WORK REQUIRED:
Below this line is a set of entries; quote exactly the lines from the line that contains "hfov_deg: 58.9" to the line that contains "exposure_s: 1/25.1", both lines included.

RECORDS FOR THIS TASK:
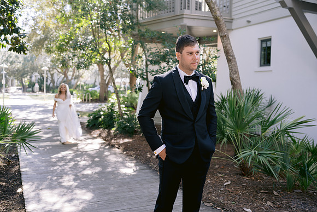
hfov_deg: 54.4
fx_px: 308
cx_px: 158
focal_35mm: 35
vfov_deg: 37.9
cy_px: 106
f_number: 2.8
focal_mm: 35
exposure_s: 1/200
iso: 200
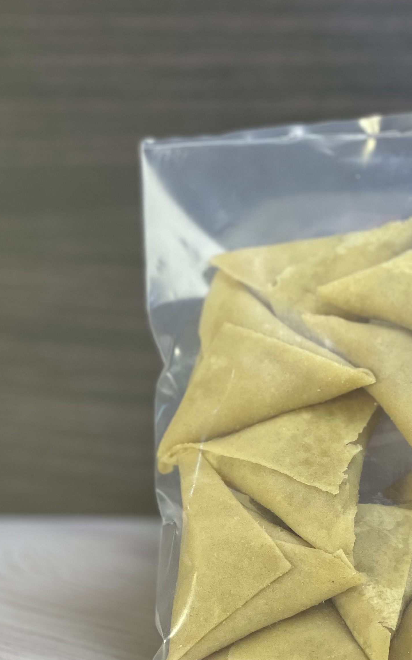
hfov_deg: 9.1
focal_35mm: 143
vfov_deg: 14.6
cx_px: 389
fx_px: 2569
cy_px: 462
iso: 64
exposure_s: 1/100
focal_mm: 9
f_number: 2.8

--

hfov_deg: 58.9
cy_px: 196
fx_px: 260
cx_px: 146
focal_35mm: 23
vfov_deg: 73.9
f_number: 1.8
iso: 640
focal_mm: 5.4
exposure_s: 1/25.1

RESULT FOR THIS TASK:
hfov_deg: 58.9
cy_px: 196
fx_px: 260
cx_px: 146
focal_35mm: 23
vfov_deg: 73.9
f_number: 1.8
iso: 640
focal_mm: 5.4
exposure_s: 1/25.1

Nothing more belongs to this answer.